To be clear, the tests in the code base that accompanies Code That Fits in Your Head are all state-based, so contrary to the PostUsingMoq test, all 161 tests easily survive the above refactoring.
Greyscale-box TDD #
It's not too hard to argue that TDD isn't black-box testing, but it's harder to argue that it's not white-box testing. Naturally, as you follow the red-green-refactor cycle, you know all about the implementation. Still, the danger of being too aware of the SUT code is being trapped in an implementation mindset.
While there's nothing wrong with getting the implementation right, many maintainability problems originate in insufficient encapsulation. Deliberately treating the SUT as a grey box helps in discovering a SUT's contract. That's why I recommend techniques like Devil's Advocate. Pretending to view the SUT from the outside can shed valuable light on usability and maintainability issues.
Conclusion #
The notions of white-box and black-box testing have been around for decades. So has TDD. Even so, it's not always clear to practitioners whether TDD is one or the other. The reason is, I believe, that TDD is neither. Good TDD practice sits somewhere between white-box testing and black-box testing.

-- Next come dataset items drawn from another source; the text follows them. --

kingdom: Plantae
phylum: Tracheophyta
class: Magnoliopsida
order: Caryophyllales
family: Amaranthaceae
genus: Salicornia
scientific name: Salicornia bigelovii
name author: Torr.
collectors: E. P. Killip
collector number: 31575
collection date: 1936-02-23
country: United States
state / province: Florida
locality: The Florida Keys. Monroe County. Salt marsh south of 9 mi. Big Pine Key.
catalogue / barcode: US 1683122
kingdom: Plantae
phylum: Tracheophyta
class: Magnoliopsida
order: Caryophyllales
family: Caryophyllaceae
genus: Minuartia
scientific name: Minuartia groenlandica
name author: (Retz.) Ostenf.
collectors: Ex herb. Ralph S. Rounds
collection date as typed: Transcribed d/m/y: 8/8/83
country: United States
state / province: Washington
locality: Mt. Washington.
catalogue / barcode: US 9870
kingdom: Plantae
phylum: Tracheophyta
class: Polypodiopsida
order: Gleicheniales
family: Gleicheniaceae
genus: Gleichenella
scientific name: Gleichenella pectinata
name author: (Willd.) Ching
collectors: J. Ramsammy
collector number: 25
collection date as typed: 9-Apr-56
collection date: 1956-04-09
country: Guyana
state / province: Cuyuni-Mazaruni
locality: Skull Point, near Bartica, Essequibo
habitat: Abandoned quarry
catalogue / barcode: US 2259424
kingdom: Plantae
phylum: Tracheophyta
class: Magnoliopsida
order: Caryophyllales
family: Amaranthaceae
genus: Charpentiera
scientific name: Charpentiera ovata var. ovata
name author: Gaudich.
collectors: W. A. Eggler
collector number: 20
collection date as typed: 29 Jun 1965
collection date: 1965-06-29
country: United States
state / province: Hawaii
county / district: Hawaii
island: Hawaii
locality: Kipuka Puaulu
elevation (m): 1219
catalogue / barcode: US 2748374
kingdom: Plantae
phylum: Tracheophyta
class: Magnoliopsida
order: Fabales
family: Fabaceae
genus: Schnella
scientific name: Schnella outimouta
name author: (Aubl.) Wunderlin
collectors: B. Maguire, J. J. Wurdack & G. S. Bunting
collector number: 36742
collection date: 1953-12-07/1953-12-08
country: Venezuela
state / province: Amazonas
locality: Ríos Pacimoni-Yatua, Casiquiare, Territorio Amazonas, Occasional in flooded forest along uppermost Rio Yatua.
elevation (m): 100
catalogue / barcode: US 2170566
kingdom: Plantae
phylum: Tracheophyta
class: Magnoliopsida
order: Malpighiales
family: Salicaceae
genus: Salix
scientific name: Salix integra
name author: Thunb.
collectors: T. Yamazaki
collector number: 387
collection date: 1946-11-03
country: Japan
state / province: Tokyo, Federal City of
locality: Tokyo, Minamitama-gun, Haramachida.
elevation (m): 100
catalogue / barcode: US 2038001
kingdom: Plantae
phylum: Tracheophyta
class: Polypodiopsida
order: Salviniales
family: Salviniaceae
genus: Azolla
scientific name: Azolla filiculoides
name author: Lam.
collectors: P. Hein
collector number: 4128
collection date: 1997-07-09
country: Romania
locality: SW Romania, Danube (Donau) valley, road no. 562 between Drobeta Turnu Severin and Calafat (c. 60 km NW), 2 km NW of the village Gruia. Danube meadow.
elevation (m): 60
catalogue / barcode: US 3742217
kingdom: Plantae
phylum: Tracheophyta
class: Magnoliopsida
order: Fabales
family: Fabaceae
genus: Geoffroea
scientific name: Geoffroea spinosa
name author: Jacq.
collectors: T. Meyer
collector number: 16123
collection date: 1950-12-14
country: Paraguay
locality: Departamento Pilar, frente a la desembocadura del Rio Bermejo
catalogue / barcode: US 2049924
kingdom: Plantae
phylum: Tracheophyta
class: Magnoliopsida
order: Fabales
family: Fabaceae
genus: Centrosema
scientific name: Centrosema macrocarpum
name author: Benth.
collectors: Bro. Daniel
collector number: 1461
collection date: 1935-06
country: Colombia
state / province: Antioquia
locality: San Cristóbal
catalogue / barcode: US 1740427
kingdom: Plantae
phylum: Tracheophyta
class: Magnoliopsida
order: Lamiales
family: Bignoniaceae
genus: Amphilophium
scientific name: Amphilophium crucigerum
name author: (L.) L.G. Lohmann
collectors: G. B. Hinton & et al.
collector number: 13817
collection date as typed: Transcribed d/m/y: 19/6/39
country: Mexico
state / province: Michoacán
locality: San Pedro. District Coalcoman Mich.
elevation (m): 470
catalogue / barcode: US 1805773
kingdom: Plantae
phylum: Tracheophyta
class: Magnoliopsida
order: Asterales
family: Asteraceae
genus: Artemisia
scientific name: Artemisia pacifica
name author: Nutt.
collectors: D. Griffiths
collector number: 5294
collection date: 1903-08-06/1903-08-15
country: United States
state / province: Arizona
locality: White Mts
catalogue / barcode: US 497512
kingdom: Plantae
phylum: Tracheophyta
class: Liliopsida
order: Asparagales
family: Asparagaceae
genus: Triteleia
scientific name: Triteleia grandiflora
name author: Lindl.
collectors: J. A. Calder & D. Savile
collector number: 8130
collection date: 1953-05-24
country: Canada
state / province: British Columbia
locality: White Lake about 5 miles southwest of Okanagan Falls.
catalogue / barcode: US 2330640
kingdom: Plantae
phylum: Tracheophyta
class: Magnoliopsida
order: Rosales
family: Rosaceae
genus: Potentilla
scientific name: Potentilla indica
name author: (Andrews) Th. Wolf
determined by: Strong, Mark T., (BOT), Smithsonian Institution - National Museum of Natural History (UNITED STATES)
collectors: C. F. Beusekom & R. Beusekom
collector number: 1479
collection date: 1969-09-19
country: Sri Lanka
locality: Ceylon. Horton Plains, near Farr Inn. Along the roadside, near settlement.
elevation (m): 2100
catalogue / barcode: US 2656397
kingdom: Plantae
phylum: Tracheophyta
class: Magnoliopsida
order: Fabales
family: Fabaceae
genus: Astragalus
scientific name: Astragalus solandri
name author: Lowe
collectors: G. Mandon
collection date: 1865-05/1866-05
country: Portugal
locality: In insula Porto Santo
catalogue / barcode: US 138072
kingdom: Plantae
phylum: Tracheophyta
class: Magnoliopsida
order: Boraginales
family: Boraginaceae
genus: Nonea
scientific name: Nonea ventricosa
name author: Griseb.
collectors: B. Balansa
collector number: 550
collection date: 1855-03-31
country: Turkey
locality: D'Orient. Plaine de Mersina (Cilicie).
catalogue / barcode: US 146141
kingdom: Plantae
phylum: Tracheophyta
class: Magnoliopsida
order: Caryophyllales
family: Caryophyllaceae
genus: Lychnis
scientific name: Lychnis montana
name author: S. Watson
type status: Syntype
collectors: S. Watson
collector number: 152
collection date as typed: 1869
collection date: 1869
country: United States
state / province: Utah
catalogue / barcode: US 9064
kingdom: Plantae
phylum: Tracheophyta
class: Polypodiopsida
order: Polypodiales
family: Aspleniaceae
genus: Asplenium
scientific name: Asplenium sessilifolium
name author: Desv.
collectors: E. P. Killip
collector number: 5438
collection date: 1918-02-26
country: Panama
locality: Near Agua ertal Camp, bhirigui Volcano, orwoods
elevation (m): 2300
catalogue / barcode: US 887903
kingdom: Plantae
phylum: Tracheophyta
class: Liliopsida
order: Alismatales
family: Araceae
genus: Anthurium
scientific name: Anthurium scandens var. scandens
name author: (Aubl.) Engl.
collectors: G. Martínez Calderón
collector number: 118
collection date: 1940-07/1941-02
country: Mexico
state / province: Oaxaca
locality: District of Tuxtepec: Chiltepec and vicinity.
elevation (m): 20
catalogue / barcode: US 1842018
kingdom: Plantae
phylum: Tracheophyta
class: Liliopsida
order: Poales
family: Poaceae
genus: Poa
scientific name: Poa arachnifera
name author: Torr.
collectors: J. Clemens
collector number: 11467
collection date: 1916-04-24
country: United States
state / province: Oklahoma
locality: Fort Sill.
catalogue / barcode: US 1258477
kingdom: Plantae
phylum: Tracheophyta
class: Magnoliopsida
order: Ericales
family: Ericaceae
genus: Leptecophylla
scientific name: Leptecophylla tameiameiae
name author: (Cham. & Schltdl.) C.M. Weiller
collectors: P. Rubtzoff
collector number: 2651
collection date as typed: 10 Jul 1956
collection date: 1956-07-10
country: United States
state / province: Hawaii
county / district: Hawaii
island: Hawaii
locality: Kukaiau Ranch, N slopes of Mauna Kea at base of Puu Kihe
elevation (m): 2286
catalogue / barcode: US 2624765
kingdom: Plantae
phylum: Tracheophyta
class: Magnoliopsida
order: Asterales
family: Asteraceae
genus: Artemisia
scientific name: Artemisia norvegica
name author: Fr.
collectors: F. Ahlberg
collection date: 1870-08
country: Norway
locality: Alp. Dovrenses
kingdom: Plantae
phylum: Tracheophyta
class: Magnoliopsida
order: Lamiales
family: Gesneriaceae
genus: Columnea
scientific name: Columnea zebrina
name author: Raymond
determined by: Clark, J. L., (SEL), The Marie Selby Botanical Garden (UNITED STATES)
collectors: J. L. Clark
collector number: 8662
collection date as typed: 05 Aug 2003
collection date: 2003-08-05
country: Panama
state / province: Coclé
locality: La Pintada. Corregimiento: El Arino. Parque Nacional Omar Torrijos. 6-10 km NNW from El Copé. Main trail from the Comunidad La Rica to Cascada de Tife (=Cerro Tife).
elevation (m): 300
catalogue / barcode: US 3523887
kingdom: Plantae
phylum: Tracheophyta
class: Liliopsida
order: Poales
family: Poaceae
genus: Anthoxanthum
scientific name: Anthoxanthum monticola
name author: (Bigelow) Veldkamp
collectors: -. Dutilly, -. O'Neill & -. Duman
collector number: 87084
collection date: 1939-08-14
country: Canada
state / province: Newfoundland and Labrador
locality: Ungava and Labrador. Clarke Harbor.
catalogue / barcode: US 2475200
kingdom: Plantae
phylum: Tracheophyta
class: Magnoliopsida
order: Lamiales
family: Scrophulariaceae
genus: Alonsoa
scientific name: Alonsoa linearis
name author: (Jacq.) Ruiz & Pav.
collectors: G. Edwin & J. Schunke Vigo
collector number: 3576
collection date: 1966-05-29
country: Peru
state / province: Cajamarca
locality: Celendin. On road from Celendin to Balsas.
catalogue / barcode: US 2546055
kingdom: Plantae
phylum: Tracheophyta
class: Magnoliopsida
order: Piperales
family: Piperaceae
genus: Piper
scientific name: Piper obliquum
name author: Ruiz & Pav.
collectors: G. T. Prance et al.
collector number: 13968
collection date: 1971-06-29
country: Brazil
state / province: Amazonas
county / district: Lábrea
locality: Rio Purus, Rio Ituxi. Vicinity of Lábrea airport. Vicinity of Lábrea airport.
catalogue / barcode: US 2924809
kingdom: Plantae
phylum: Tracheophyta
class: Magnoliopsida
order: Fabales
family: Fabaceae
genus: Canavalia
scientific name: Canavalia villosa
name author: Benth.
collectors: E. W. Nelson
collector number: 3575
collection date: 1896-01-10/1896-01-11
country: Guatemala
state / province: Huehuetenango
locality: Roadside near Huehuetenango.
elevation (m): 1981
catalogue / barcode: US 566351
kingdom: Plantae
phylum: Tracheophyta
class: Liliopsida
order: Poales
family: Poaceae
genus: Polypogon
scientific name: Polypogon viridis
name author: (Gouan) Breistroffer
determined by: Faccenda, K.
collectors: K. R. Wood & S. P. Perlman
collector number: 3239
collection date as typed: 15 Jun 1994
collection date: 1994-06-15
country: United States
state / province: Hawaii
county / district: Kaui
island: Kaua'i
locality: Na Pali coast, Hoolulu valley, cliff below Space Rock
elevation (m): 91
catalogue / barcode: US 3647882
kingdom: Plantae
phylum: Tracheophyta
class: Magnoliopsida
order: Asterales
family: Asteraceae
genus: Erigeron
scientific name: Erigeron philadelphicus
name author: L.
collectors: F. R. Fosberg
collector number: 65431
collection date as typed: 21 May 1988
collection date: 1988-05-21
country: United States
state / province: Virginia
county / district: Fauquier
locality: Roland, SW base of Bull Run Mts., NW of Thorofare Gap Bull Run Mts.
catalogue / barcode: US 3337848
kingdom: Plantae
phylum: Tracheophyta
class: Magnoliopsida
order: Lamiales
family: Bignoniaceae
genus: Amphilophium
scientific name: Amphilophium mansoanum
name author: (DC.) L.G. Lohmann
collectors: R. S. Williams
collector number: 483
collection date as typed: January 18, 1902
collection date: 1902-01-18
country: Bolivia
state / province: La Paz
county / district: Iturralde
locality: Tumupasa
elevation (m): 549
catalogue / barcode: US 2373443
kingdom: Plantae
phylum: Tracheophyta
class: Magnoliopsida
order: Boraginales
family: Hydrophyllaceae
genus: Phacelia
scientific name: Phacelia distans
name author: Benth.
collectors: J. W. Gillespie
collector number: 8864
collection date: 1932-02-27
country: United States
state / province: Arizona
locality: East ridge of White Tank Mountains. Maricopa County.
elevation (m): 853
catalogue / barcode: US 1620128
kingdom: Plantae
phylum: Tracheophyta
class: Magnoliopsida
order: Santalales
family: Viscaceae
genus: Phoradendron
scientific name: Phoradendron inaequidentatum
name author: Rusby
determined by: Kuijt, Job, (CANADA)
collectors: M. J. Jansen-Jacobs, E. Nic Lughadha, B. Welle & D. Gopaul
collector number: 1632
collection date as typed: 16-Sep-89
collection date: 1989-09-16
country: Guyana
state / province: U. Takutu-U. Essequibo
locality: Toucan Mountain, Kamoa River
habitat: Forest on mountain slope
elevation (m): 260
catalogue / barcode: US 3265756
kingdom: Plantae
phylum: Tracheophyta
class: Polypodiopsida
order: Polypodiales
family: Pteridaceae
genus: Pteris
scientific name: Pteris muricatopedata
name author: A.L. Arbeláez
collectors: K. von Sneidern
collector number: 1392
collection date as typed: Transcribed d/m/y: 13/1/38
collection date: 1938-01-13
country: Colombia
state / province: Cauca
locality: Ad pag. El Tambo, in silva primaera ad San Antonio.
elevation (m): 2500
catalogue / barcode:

Exactly where on that greyscale spectrum TDD belongs depends on context. The more important encapsulation is, the closer you should move towards black-box testing. The more important correctness or algorithm performance is, the closer to white-box testing you should move.
You can, however, move position on the spectrum even in the same code base. Perhaps you want to start close to white-box testing as you focus on getting the implementation right. Once the SUT works as intended, you may then decide to shift your focus towards encapsulation, in which case moving closer to black-box testing could prove beneficial.